Transcribed page contents:
···
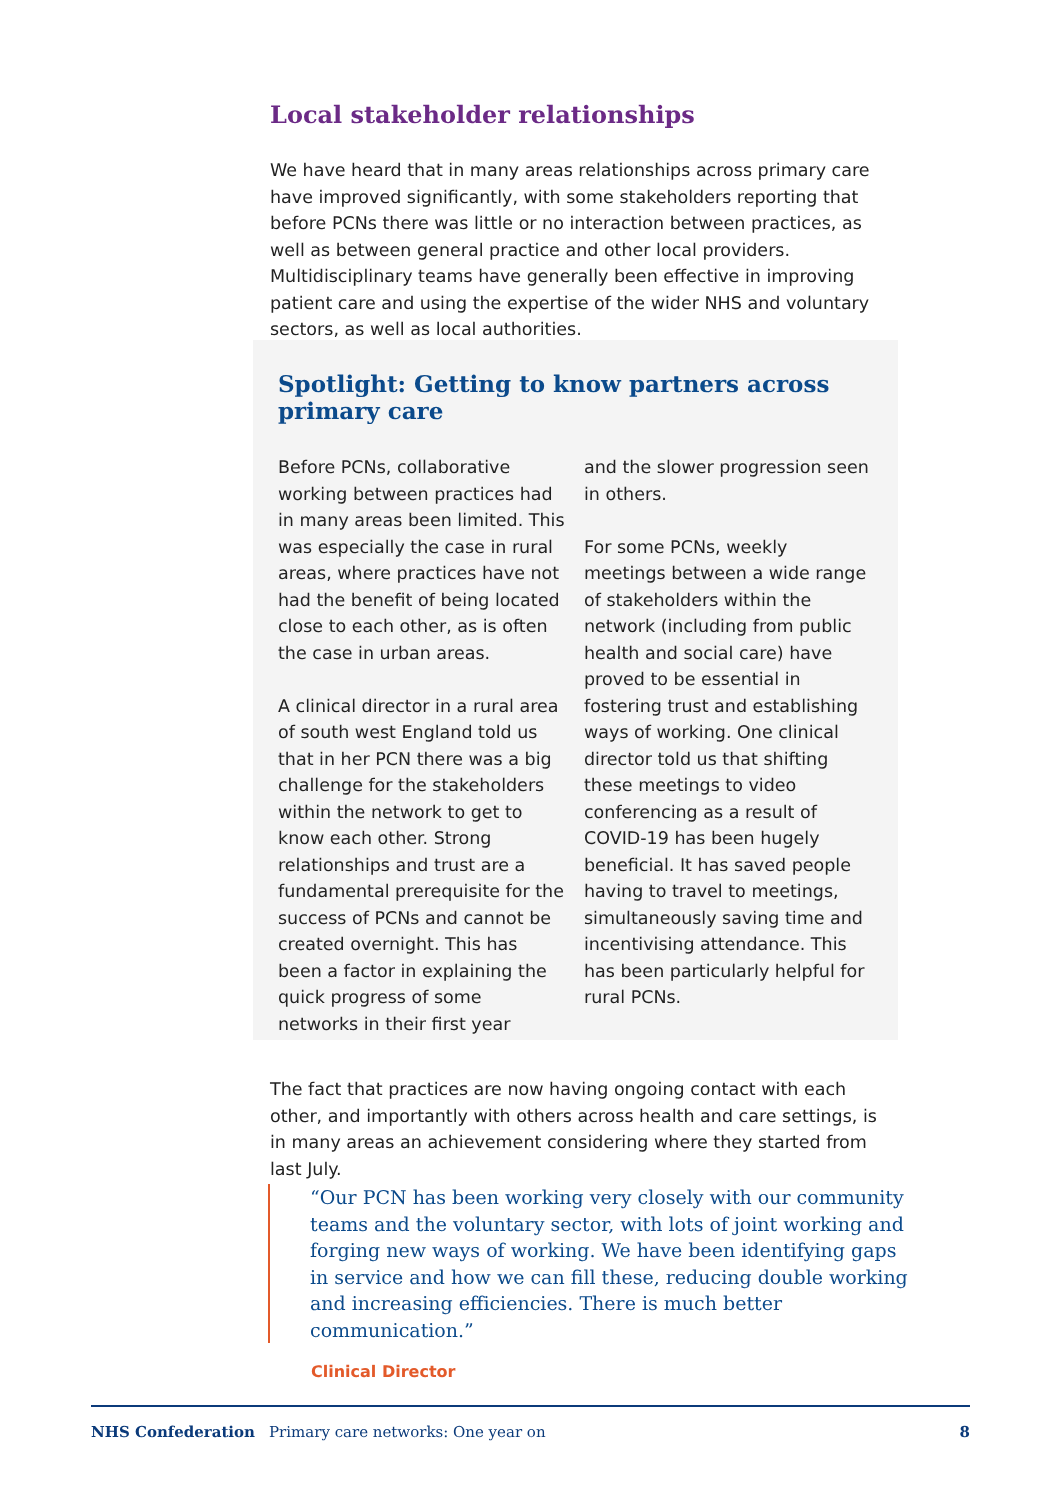Local stakeholder relationships
We have heard that in many areas relationships across primary care have improved significantly, with some stakeholders reporting that before PCNs there was little or no interaction between practices, as well as between general practice and other local providers. Multidisciplinary teams have generally been effective in improving patient care and using the expertise of the wider NHS and voluntary sectors, as well as local authorities.
Spotlight: Getting to know partners across primary care
Before PCNs, collaborative working between practices had in many areas been limited. This was especially the case in rural areas, where practices have not had the benefit of being located close to each other, as is often the case in urban areas.
A clinical director in a rural area of south west England told us that in her PCN there was a big challenge for the stakeholders within the network to get to know each other. Strong relationships and trust are a fundamental prerequisite for the success of PCNs and cannot be created overnight. This has been a factor in explaining the quick progress of some networks in their first year
and the slower progression seen in others.
For some PCNs, weekly meetings between a wide range of stakeholders within the network (including from public health and social care) have proved to be essential in fostering trust and establishing ways of working. One clinical director told us that shifting these meetings to video conferencing as a result of COVID-19 has been hugely beneficial. It has saved people having to travel to meetings, simultaneously saving time and incentivising attendance. This has been particularly helpful for rural PCNs.
The fact that practices are now having ongoing contact with each other, and importantly with others across health and care settings, is in many areas an achievement considering where they started from last July.
“Our PCN has been working very closely with our community teams and the voluntary sector, with lots of joint working and forging new ways of working. We have been identifying gaps in service and how we can fill these, reducing double working and increasing efficiencies. There is much better communication.”
Clinical Director
NHS Confederation Primary care networks: One year on 8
···
Work to be completed:
Beginning with the first line of the records and ending with the line that contains "The fact that", reproduce every line exactly, omitting pictures and adding nothing.

Reply:
Local stakeholder relationships
We have heard that in many areas relationships across primary care have improved significantly, with some stakeholders reporting that before PCNs there was little or no interaction between practices, as well as between general practice and other local providers. Multidisciplinary teams have generally been effective in improving patient care and using the expertise of the wider NHS and voluntary sectors, as well as local authorities.
Spotlight: Getting to know partners across primary care
Before PCNs, collaborative working between practices had in many areas been limited. This was especially the case in rural areas, where practices have not had the benefit of being located close to each other, as is often the case in urban areas.
A clinical director in a rural area of south west England told us that in her PCN there was a big challenge for the stakeholders within the network to get to know each other. Strong relationships and trust are a fundamental prerequisite for the success of PCNs and cannot be created overnight. This has been a factor in explaining the quick progress of some networks in their first year
and the slower progression seen in others.
For some PCNs, weekly meetings between a wide range of stakeholders within the network (including from public health and social care) have proved to be essential in fostering trust and establishing ways of working. One clinical director told us that shifting these meetings to video conferencing as a result of COVID-19 has been hugely beneficial. It has saved people having to travel to meetings, simultaneously saving time and incentivising attendance. This has been particularly helpful for rural PCNs.
The fact that practices are now having ongoing contact with each other, and importantly with others across health and care settings, is in many areas an achievement considering where they started from last July.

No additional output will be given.